* _Try it_: The output should consist solely of the line containing "भरती बद्दलची अधिक" and all lines after it through the final line of the entries below, reproduced exactly.

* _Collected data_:
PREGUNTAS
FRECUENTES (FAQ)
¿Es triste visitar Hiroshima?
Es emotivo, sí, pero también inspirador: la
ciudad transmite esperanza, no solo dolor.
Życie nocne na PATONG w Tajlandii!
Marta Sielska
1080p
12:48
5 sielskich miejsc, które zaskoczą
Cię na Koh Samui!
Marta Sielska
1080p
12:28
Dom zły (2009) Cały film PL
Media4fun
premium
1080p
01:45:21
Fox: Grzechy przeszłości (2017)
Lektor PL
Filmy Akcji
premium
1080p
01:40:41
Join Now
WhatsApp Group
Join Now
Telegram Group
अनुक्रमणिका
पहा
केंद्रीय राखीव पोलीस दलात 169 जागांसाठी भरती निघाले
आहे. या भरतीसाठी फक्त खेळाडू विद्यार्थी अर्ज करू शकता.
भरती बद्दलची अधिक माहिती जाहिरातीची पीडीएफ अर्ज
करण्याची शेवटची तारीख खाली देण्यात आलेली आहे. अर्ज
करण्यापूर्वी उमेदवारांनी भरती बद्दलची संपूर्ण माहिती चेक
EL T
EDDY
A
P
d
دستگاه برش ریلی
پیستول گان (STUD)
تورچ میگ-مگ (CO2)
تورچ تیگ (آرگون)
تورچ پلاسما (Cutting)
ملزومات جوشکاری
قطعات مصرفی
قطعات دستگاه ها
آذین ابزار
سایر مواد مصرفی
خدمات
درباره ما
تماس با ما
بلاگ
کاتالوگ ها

* _Answer box_:
भरती बद्दलची अधिक माहिती जाहिरातीची पीडीएफ अर्ज
करण्याची शेवटची तारीख खाली देण्यात आलेली आहे. अर्ज
करण्यापूर्वी उमेदवारांनी भरती बद्दलची संपूर्ण माहिती चेक
EL T
EDDY
A
P
d
دستگاه برش ریلی
پیستول گان (STUD)
تورچ میگ-مگ (CO2)
تورچ تیگ (آرگون)
تورچ پلاسما (Cutting)
ملزومات جوشکاری
قطعات مصرفی
قطعات دستگاه ها
آذین ابزار
سایر مواد مصرفی
خدمات
درباره ما
تماس با ما
بلاگ
کاتالوگ ها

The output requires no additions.